Given records:
□ □ □ □ □
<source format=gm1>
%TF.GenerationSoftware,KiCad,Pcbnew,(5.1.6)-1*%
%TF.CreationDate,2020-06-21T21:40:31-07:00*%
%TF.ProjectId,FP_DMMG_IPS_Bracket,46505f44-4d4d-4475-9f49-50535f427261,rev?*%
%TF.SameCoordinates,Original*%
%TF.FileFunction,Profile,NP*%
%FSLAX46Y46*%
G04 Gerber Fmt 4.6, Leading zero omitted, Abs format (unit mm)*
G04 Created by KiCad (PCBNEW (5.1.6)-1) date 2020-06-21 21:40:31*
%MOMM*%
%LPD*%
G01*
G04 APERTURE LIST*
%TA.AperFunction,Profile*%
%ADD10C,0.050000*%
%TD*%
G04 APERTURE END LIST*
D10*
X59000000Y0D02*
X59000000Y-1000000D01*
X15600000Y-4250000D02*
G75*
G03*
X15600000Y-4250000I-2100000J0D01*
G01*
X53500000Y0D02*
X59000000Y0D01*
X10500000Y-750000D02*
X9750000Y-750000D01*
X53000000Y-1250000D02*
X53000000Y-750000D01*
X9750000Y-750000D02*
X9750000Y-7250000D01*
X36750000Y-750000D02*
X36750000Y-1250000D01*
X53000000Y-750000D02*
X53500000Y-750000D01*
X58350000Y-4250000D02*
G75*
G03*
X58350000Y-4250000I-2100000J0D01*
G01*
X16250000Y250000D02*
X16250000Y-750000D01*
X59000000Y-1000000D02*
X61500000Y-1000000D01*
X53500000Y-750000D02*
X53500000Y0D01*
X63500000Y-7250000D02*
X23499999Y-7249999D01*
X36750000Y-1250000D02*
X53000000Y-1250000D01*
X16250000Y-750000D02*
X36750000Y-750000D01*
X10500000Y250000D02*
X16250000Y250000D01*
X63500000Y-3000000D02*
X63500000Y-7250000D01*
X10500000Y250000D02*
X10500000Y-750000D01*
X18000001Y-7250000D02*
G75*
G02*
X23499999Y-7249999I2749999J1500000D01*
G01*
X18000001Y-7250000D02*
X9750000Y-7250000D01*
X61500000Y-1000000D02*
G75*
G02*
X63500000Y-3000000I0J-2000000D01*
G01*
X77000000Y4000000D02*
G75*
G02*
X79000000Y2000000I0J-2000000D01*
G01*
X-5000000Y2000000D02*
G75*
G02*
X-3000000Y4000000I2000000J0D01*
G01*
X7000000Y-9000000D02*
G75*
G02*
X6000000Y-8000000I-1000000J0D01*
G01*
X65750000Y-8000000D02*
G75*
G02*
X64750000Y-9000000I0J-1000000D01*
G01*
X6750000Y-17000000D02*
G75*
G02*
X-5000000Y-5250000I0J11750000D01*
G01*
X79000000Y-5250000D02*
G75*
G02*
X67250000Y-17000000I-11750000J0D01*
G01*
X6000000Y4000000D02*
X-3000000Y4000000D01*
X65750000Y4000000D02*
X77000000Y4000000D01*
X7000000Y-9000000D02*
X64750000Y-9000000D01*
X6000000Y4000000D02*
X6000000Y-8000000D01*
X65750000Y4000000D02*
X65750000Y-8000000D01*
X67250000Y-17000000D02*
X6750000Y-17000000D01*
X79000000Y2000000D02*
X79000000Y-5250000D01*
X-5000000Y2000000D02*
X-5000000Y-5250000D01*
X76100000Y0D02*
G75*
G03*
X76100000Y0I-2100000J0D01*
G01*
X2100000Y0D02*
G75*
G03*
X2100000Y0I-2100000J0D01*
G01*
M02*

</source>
□ □ □ □ □
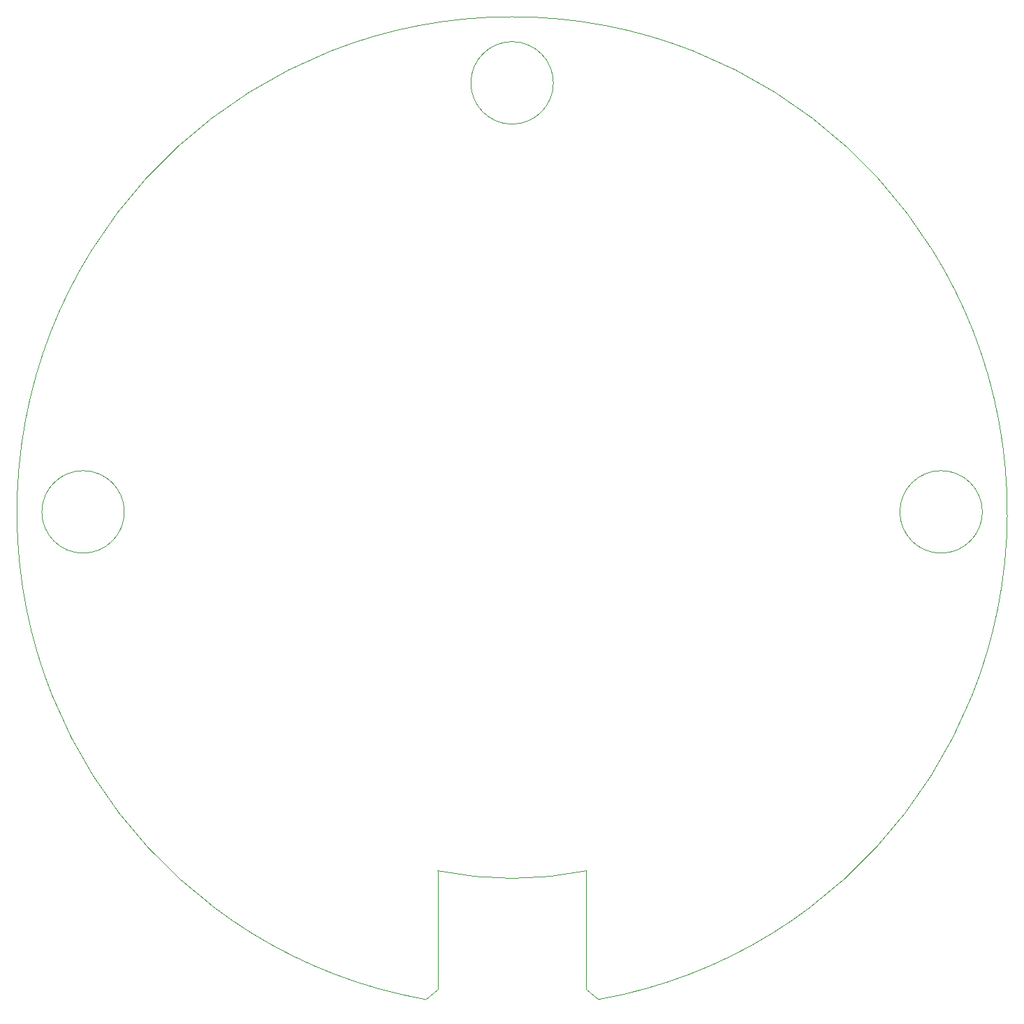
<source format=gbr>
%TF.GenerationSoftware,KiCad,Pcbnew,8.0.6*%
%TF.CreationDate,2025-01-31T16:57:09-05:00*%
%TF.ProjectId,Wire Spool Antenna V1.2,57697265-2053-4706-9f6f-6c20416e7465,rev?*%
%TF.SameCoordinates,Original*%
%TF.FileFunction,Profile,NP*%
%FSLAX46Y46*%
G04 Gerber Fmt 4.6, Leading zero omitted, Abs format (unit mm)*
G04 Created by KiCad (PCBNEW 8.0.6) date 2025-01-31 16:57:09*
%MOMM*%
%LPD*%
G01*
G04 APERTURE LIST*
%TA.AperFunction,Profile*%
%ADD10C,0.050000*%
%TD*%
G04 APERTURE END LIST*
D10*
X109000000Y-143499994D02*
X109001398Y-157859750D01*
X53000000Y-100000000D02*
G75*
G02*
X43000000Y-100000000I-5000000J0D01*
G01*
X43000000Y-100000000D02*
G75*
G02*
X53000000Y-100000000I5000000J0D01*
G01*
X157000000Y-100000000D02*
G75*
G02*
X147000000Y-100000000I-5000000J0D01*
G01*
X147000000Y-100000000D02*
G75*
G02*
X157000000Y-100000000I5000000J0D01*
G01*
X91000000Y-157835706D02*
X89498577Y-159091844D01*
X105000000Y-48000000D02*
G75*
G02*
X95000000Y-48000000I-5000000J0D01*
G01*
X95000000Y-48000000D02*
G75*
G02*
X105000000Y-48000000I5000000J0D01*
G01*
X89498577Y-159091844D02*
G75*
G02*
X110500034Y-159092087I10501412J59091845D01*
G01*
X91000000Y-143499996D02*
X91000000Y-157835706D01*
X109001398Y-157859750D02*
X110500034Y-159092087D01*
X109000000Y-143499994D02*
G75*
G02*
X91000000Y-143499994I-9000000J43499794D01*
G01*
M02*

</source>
□ □ □ □ □
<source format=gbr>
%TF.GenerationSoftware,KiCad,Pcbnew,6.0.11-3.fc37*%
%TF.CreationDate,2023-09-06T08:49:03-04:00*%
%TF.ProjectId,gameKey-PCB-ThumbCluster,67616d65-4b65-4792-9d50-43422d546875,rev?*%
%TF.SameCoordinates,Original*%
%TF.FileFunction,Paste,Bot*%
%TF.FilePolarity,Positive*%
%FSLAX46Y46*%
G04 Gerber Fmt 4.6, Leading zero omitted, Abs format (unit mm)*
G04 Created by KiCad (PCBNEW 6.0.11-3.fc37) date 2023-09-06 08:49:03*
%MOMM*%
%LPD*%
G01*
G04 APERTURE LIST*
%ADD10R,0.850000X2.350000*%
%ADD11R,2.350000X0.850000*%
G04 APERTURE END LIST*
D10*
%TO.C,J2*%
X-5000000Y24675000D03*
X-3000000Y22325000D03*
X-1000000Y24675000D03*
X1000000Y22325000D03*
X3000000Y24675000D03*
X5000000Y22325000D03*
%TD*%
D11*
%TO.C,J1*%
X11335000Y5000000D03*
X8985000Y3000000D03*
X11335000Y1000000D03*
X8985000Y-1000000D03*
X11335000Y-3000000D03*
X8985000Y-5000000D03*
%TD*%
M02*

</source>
□ □ □ □ □
What you have to do: In the entries above, one line contains "<source format=gm1>" and another contains "X23499999Y-7249999D01*". Reproduce exactly those two lines and the lines between them, nothing else.

Written answer:
<source format=gm1>
%TF.GenerationSoftware,KiCad,Pcbnew,(5.1.6)-1*%
%TF.CreationDate,2020-06-21T21:40:31-07:00*%
%TF.ProjectId,FP_DMMG_IPS_Bracket,46505f44-4d4d-4475-9f49-50535f427261,rev?*%
%TF.SameCoordinates,Original*%
%TF.FileFunction,Profile,NP*%
%FSLAX46Y46*%
G04 Gerber Fmt 4.6, Leading zero omitted, Abs format (unit mm)*
G04 Created by KiCad (PCBNEW (5.1.6)-1) date 2020-06-21 21:40:31*
%MOMM*%
%LPD*%
G01*
G04 APERTURE LIST*
%TA.AperFunction,Profile*%
%ADD10C,0.050000*%
%TD*%
G04 APERTURE END LIST*
D10*
X59000000Y0D02*
X59000000Y-1000000D01*
X15600000Y-4250000D02*
G75*
G03*
X15600000Y-4250000I-2100000J0D01*
G01*
X53500000Y0D02*
X59000000Y0D01*
X10500000Y-750000D02*
X9750000Y-750000D01*
X53000000Y-1250000D02*
X53000000Y-750000D01*
X9750000Y-750000D02*
X9750000Y-7250000D01*
X36750000Y-750000D02*
X36750000Y-1250000D01*
X53000000Y-750000D02*
X53500000Y-750000D01*
X58350000Y-4250000D02*
G75*
G03*
X58350000Y-4250000I-2100000J0D01*
G01*
X16250000Y250000D02*
X16250000Y-750000D01*
X59000000Y-1000000D02*
X61500000Y-1000000D01*
X53500000Y-750000D02*
X53500000Y0D01*
X63500000Y-7250000D02*
X23499999Y-7249999D01*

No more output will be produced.